There may be any number of reasons why you may not wish to go through the formal process of petitioning a court for divorce, even though you may not wish to live together. This may be a decision based on finances, religion, chance of reconciliation or just an unwillingness to terminate the marriage in this way.
An alternative to divorce in this case may be a separation, either formally or through a separation agreement. If you, as husband and wife, are living apart you will be defined as separated.
The period of separation could be a long term arrangement or simply as a short term separation to consider whether to pursue a divorce. There may be a way to rescue the marriage and quite often a period of separation will allow you both to step back and take a more objective view. There may be religious issues where your faith does not allow for divorce, but where you would still wish to live separate lives. A divorce could mean that there would be adverse financial implications with benefits from tax allowances and other schemes being lost.

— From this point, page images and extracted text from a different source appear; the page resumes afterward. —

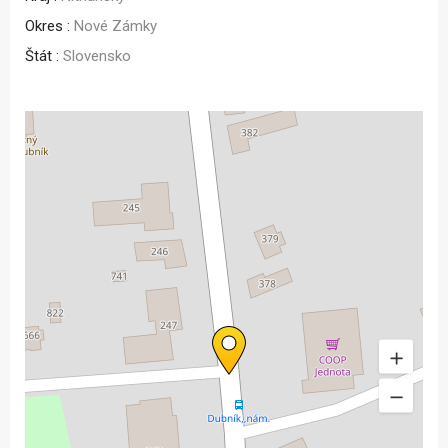
Okres :
Nové Zámky
Štát :
Slovensko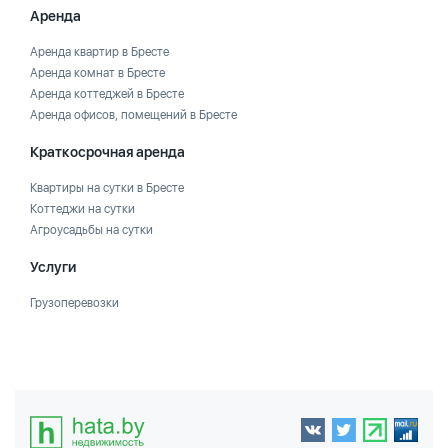
Аренда
Аренда квартир в Бресте
Аренда комнат в Бресте
Аренда коттеджей в Бресте
Аренда офисов, помещений в Бресте
Краткосрочная аренда
Квартиры на сутки в Бресте
Коттеджи на сутки
Агроусадьбы на сутки
Услуги
Грузоперевозки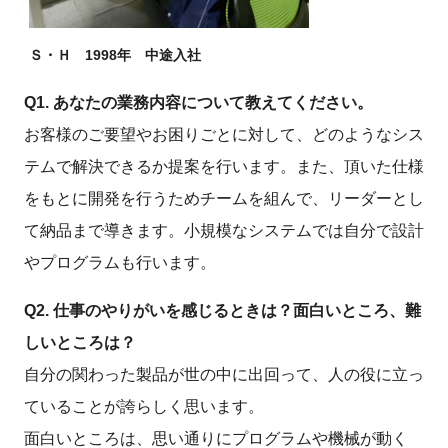
Ｓ・Ｈ 1998年 中途入社
Q1. あなたの業務内容について教えてください。
お客様のご要望やお困りごとに対して、どのようなシス
テムで解決できるか提案を行います。また、頂いた仕様
をもとに開発を行うためチームを組んで、リーダーとし
て納品まで導きます。小規模なシステムでは自分で設計
やプログラムも行います。
Q2. 仕事のやりがいを感じるときは？面白いところ、難
しいところは？
自分の関わった製品が世の中に出回って、人の役に立っ
ていることが誇らしく思います。
面白いところは、思い通りにプログラムや機械が動く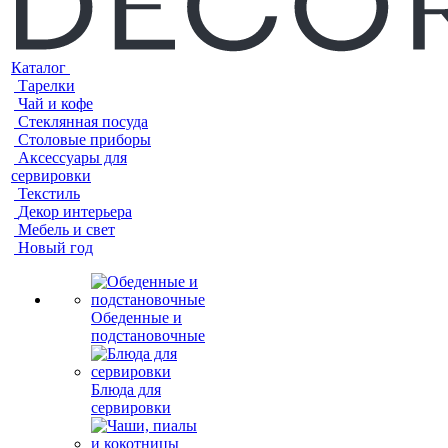
Каталог
Тарелки
Чай и кофе
Стеклянная посуда
Столовые приборы
Аксессуары для
сервировки
Текстиль
Декор интерьера
Мебель и свет
Новый год
Обеденные и
подстановочные
Блюда для
сервировки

If you decide on separation as either a long or short term solution, you should consider drawing up some sort of agreement to set out the terms of your separation.
A Deed of Separation will set out the arrangements that you have made together and agreed upon such as:
- Maintenance and other types of payments
- Arrangements for any children you may have
- How you will split property and other assets
- Who will be responsible for shared bills and debts
This isn’t a legally binding agreement, but would help provide you both with an understanding of how things will be structured. It may also help to simplify matters and avoid court proceedings if you decide on a future divorce.
A Judicial Separation is a more formal agreement that is made through the court setting out similar terms and recognising that you are separated.